Be that as it may, I still hear Biss and Orpheus as keepers in strong running.



Then we come to concerto 22, and the keeper deal is clinched. I confess that concerto 22 has never quite jelled to me as a listener - an sort of plain duckling among the composer's later concertos, waiting its transformation into a fairy tale Swan? I've sat through fine readings by famous Mozarteans like Alicia de Larrocha, Sviatoslova Richter, Annie Fischer, Edwin Fischer, Andras Schiff, and all the available complete concerto sets - but only Biss and Orpheus now win me completely over. I can never again hear this 22nd concerto as lacking. Just as a live concerto performance of the Beethoven Fourth Piano Concerto by Clifford Curzon finally revealed that work's depth and magic to me in one grand stroke, so this reading of 22 reveals spirited, lovely Mozart to me, with the band helping everything all along, all the time, because of Orpheus' bottomless energy and involvement. Now I suspect I can return to all the other readings, only to find positives in them that eluded my hearing, earlier?

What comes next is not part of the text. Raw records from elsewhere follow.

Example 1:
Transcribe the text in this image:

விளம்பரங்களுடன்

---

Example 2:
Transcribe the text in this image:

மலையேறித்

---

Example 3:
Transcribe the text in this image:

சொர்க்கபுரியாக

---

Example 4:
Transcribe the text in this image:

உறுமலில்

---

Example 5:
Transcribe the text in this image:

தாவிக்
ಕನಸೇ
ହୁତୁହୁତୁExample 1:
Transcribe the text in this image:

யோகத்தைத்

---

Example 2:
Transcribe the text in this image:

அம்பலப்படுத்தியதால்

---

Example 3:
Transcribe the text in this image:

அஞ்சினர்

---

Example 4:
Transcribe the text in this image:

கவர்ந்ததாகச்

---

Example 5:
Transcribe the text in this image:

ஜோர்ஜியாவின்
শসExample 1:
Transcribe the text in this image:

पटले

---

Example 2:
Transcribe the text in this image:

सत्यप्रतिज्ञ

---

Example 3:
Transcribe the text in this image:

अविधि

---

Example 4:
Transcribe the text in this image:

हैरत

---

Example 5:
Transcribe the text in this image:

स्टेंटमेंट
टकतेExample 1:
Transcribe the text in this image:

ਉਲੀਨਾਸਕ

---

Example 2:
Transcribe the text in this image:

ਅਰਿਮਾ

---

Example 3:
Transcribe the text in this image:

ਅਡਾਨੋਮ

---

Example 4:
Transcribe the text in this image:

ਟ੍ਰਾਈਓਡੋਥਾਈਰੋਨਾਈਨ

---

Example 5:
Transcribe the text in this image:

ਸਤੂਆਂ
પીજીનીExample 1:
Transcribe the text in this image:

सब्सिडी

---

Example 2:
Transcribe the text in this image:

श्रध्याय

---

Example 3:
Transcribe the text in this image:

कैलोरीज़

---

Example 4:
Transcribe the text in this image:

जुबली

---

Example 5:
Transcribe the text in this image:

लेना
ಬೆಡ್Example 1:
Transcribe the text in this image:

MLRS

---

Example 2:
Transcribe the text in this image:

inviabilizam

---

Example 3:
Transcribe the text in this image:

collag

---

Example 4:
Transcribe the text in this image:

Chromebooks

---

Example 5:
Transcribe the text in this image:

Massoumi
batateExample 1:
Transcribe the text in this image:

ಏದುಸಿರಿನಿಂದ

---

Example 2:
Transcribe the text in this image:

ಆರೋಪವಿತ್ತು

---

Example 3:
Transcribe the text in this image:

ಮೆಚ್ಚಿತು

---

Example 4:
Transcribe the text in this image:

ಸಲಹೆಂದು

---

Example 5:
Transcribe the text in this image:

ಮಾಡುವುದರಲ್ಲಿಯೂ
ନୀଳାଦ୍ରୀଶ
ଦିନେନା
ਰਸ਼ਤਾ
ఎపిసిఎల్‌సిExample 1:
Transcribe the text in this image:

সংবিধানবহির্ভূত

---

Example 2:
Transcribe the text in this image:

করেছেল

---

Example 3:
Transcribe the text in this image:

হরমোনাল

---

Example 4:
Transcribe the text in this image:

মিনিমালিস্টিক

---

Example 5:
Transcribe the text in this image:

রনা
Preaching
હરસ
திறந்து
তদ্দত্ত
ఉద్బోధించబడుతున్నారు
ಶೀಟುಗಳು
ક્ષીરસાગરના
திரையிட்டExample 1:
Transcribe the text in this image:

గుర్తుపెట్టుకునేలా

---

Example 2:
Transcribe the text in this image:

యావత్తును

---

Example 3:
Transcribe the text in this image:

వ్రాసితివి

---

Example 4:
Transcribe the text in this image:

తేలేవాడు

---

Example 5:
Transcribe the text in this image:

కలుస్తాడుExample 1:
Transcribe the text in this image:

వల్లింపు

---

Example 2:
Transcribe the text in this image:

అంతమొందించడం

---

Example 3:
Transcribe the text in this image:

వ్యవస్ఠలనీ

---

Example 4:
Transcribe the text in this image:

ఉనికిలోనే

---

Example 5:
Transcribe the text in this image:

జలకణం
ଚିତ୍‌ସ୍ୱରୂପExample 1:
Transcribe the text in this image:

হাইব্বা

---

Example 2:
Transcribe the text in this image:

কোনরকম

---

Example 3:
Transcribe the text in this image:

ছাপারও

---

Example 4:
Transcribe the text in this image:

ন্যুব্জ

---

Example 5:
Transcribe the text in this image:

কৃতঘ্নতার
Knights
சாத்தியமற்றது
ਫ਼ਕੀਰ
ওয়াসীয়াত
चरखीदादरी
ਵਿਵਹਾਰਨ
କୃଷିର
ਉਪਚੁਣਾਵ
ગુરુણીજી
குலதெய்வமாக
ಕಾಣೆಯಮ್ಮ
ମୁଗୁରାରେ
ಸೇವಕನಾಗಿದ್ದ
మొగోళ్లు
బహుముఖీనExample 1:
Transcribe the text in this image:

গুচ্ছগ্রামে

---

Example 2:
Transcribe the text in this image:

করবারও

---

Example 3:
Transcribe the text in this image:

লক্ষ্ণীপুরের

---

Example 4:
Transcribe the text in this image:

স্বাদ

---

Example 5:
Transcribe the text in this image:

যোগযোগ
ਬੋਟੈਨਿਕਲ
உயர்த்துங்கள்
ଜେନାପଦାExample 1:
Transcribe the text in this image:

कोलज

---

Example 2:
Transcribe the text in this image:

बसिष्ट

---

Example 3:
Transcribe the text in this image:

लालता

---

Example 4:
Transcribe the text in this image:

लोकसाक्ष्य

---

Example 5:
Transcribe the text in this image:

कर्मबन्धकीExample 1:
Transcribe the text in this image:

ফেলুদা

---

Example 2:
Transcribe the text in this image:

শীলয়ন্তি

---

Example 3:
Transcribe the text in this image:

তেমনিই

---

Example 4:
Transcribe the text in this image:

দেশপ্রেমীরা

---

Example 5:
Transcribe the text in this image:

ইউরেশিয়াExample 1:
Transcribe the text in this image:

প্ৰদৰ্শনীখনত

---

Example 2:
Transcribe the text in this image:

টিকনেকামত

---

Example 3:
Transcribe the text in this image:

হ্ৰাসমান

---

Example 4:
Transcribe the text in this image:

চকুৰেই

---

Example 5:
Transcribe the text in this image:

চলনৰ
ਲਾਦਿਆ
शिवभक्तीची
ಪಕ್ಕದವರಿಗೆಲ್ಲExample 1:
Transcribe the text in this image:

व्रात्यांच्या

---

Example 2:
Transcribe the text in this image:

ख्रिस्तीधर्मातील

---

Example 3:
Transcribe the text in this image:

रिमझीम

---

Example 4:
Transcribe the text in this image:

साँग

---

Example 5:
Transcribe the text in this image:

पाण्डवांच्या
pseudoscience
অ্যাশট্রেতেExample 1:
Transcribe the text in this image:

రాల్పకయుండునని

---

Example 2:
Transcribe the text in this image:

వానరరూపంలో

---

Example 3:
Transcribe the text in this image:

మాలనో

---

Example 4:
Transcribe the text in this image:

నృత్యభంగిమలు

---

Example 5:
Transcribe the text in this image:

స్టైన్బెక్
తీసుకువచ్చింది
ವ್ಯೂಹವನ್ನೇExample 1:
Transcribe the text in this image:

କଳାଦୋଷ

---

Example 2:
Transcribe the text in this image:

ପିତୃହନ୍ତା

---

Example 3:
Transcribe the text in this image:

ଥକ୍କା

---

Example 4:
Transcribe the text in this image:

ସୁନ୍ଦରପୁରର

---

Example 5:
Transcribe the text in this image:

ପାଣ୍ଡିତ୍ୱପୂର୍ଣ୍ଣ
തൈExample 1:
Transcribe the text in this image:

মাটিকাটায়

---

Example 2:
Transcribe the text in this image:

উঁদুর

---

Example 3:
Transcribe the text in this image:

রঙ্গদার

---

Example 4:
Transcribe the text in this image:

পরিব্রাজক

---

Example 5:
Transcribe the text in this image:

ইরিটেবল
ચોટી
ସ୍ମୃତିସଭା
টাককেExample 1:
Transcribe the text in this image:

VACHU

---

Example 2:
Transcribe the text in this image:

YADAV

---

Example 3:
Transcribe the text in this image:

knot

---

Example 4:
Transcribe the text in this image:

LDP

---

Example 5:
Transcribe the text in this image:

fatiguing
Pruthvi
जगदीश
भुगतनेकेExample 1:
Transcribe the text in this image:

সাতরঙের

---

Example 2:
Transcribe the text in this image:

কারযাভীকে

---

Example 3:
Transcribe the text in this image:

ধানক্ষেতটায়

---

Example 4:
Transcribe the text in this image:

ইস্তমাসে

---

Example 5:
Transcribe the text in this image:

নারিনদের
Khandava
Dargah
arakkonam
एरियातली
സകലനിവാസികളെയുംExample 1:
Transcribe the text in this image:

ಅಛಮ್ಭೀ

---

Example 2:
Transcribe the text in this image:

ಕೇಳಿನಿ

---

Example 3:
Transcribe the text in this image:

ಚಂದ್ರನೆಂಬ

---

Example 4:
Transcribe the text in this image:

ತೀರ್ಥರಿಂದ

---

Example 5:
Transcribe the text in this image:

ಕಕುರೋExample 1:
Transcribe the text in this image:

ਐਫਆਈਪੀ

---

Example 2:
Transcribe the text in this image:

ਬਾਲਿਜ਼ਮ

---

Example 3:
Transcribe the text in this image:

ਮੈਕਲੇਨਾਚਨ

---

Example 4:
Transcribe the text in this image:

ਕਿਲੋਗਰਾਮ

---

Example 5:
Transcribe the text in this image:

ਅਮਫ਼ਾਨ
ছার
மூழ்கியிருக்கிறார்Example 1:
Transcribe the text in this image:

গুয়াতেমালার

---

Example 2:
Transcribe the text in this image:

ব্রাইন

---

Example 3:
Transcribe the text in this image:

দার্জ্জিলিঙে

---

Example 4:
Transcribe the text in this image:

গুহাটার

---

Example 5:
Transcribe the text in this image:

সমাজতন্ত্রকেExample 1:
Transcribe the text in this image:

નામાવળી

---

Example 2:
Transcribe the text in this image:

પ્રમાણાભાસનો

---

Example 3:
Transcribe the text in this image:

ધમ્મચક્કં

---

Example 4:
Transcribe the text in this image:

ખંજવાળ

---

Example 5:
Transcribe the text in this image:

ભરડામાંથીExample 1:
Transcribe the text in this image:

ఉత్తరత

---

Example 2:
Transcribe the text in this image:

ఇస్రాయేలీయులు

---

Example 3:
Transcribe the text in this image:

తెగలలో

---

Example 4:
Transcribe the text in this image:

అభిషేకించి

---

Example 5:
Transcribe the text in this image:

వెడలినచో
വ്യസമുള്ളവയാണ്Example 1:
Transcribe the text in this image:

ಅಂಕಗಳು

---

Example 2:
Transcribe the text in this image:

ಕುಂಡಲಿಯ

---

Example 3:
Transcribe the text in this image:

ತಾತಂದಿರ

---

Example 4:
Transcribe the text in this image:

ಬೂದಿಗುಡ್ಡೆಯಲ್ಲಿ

Together, Biss and Orpheus display such flexible playing together that the chamber-music intimacy may seem a tad controversial to some listeners. As if we were going to get these concertos in one of those string quartet accompanied outings, located in a palace banquet hall somewhere in the vicinity of old Vienna with all the players wearing livery. But Orpheus is just glorious, along with Biss, so thanks all around. Intimacy, and wit, all most welcome.



Time for EMI to do another complete concerto Mozart set? With Biss and Orpheus?"